I like this picture because it conveys how utterly greasy and moist it was. 
Rachael tweeted a picture of this out to her world of foodie friends and got a response from some famous Iron Chef person. It was Iron Chef good.

Next Rachael pulled off the real surprise of the meal. Out came some beautiful elk bones, some sawed in half lengthwise, and some with the entire bone intact. Rachael's neighbor shot an elk in the Utah elk hunt and she got the elk bones from him. She'd previously shared some elk head cheese with me he'd made which was great, but here in all their grandeur and beauty were the savory roasted halved bones and the sous vide whole bones, full of moist and fatty elk marrow goodness. If you've ever experienced the joy of eating a slice of lamb or beef with a nice cross-section of bone full of marrow and plunked that warm fatty marrow into your mouth, with a little bit of added salt, you know what a nirvana experience it is. Then to see that quantity of bone marrow increased exponentially is about all that a person can handle without breaking down and sobbing for joy. 
Rachael and the whole elk marrow bones.
Both the whole marrow bones and the sliced marrow bones. Almost enough to make a grown man cry.
You will notice thus far that the fat quotient has been set quite high. So, of course, Rachael had to add something healthy to the mix. But even though healthy, it was very good as well. She prepared sambal matah, a Balinese raw shallot and lemongrass relish which I put on the jasmine rice she prepared. The sambal matah was another spicy piece of dynamite. I had three small servings of rice with healthy additions of sambal matah. I normally don't eat rice, a testament to how good the sambal matah was.
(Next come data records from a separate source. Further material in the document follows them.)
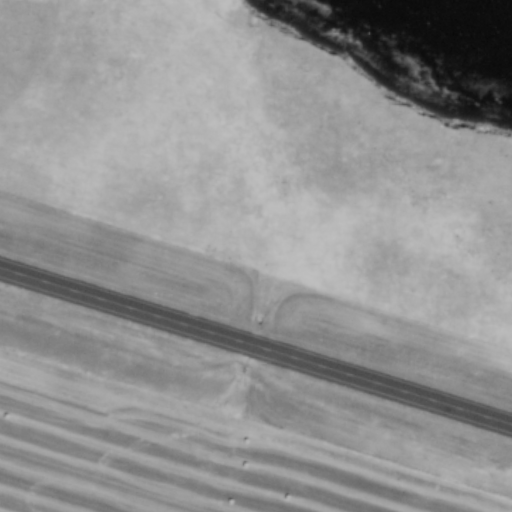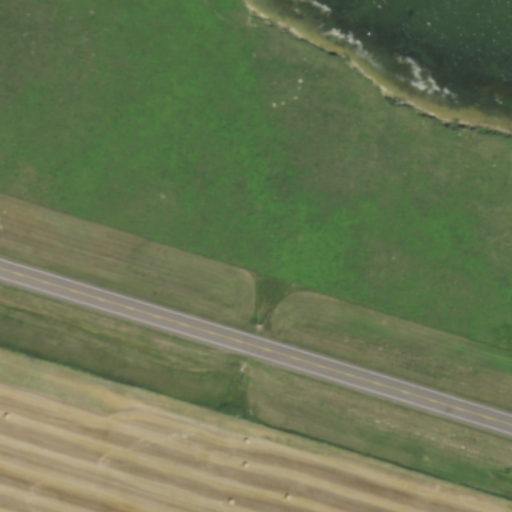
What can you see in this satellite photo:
road: (256, 353)
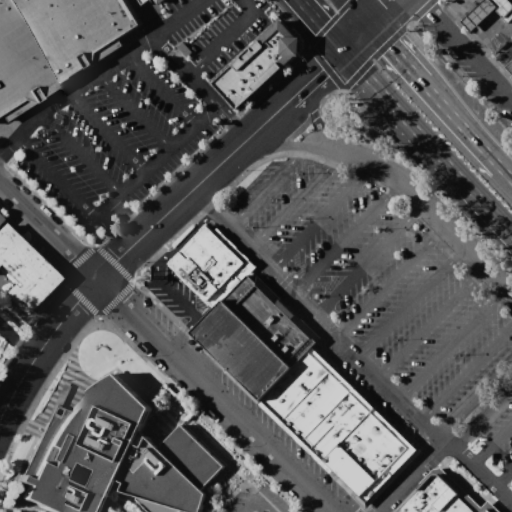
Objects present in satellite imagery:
building: (146, 0)
road: (459, 6)
building: (500, 6)
traffic signals: (389, 9)
building: (484, 11)
road: (357, 12)
road: (384, 13)
building: (476, 14)
road: (178, 17)
road: (445, 19)
road: (494, 23)
road: (321, 25)
traffic signals: (321, 25)
road: (226, 37)
road: (356, 38)
building: (54, 43)
building: (54, 44)
road: (469, 46)
traffic signals: (389, 47)
road: (394, 53)
road: (461, 53)
road: (505, 56)
building: (257, 64)
building: (509, 66)
building: (509, 68)
road: (491, 70)
traffic signals: (321, 71)
road: (186, 72)
road: (314, 77)
road: (83, 83)
road: (163, 88)
road: (344, 89)
road: (456, 92)
road: (134, 110)
road: (267, 120)
road: (315, 122)
road: (461, 126)
road: (106, 131)
road: (427, 141)
road: (7, 144)
road: (288, 145)
road: (79, 151)
road: (508, 175)
road: (268, 184)
road: (114, 197)
road: (297, 198)
road: (434, 214)
road: (323, 215)
road: (48, 229)
road: (186, 235)
road: (346, 237)
road: (154, 245)
road: (368, 259)
road: (111, 264)
building: (22, 271)
building: (22, 272)
parking lot: (377, 277)
road: (390, 281)
road: (172, 295)
road: (411, 301)
road: (431, 322)
road: (6, 331)
road: (182, 336)
road: (451, 343)
road: (23, 345)
road: (350, 351)
building: (288, 367)
building: (289, 370)
road: (466, 373)
road: (215, 394)
road: (248, 395)
road: (473, 399)
road: (206, 417)
road: (479, 419)
road: (490, 446)
parking lot: (496, 448)
building: (113, 457)
building: (118, 459)
road: (408, 477)
road: (501, 480)
building: (438, 496)
building: (441, 497)
parking lot: (252, 498)
road: (256, 500)
road: (364, 508)
road: (361, 510)
road: (369, 510)
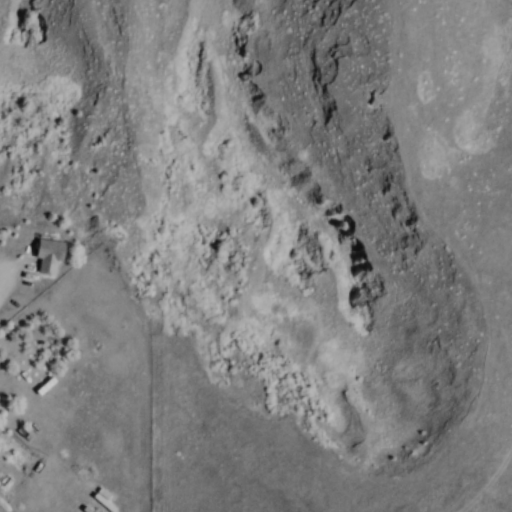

Finally, she made Balinese mixed vegetables, a dish she called sayur urab. It was great, but let's be serious, when you have elk marrow bones and roasted stuffed pork belly next to it, the vegetables are like kissing your sister. 
The combo plate of roasted pork belly, elk marrow bones, sambal mutah on rice and Balinese roasted vegetables. 
So many, many thanks to my beautiful daughter who knows how to cook like a dervish knows how to whirl. It was truly a memorable and wonderful Father's Day meal. 


  1. It was all good, but I would actually have those Balinese mixed vegetables again and again and again. They were superb, as was the sambal mutah garnish. Great meal from a great cook!

  2. "It was great, but let's be serious, when you have elk marrow bones and roasted stuffed pork belly next to it, the vegetables are like kissing your sister." This line will make me giggle for the next decade!! I am so glad you liked it. I spent weeks trying to figure out what I was going to cook that would be special! Hurrah! Love you Dad!

  3. This is going to be a Father's Day gift that's hard to top!